Document segment:
- - -
Rüdiger Lautmann (born 22 December 1935) is a German professor of sociology and a LGBT scholar in Germany. His 1994 book, Die Lust am Kind, is often touted by pro-pedophile activists; he has since distanced himself from this book in response to public criticism in Germany.

== Biography ==
Born in Koblenz, Lautmann lived during his childhood in Düsseldorf, where he went to school. He first studied German law. After he finished his law studies, he started a second study in sociology. Lautmann worked after university studies first in Münster and then in Bielefeld (for Niklas Luhmann). In 1971, he became then professor in sociology at University of Bremen. In 2001, Lautmann retired as professor.

In 2005, Lautmann married his boyfriend in Hamburg. There he leads the Institut für Sicherheits- und Präventionsforschung. In 2009 he moved to Berlin.

== Works ==

- Die Funktion des Rechts in der modernen Gesellschaft (together with Werner Maihofer and Helmut Schelsky): Jahrbuch für Rechtssoziologie und Rechtstheorie, First Ed., Bielefeld: Bertelsmann. 1970.
- Die Polizei. Soziologische Studien und Forschungsberichte (together with Johannes Feest): Opladen. 1971.
- - -
Extracted records:

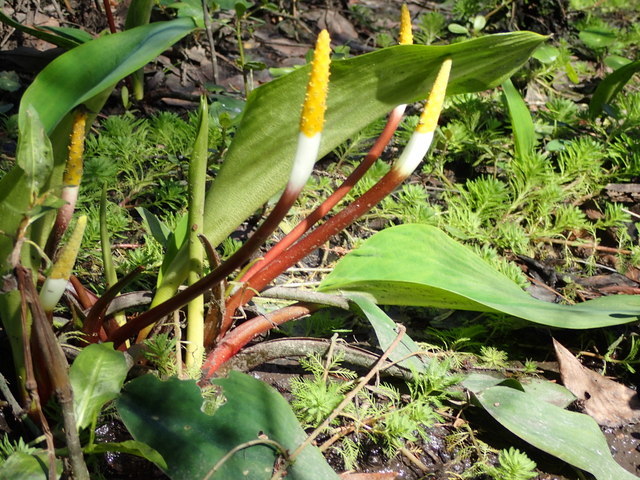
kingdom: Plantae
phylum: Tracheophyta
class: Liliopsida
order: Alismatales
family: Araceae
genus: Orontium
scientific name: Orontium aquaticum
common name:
- - -
Prompt A:
Answer these questions using the Rüdiger Lautmann biography:
(i) In which city was Lautmann born?
(ii) In what year did Lautmann become a professor of sociology at the University of Bremen?
(iii) Who co-authored *Die Polizei. Soziologische Studien und Forschungsberichte* with Lautmann?
Prompt B: Pick up the Rüdiger Lautmann biography after its last line and carry it on.

Response area A:
(i) Koblenz
(ii) 1971
(iii) Johannes Feest

Response area B:
- Justiz – die stille Gewalt. Teilnehmende Beobachtung und entscheidungssoziologische Analyse. Frankfurt/Main 1972.
- Lexikon zur Soziologie (together with Werner Fuchs). Opladen: Westdeutscher Verlag. 1973; 3. Ed. 1994. ISBN 3-531-11417-4; 4. Ed. 2002/2003.
- Sozialwissenschaftliche Studien zur Homosexualität. Berlin: Verlag rosa Winkel. 1980 to 1997.
- Der Zwang zur Tugend. Die gesellschaftliche Kontrolle der Sexualitäten. Frankfurt/Main: Suhrkamp. 1984.
- Das pornographierte Begehren (with Michael Schetsche). Frankfurt/New York 1990.
- Homosexualität. Handbuch der Theorie- und Forschungsgeschichte, Frankfurt/Main: Campus. 1993.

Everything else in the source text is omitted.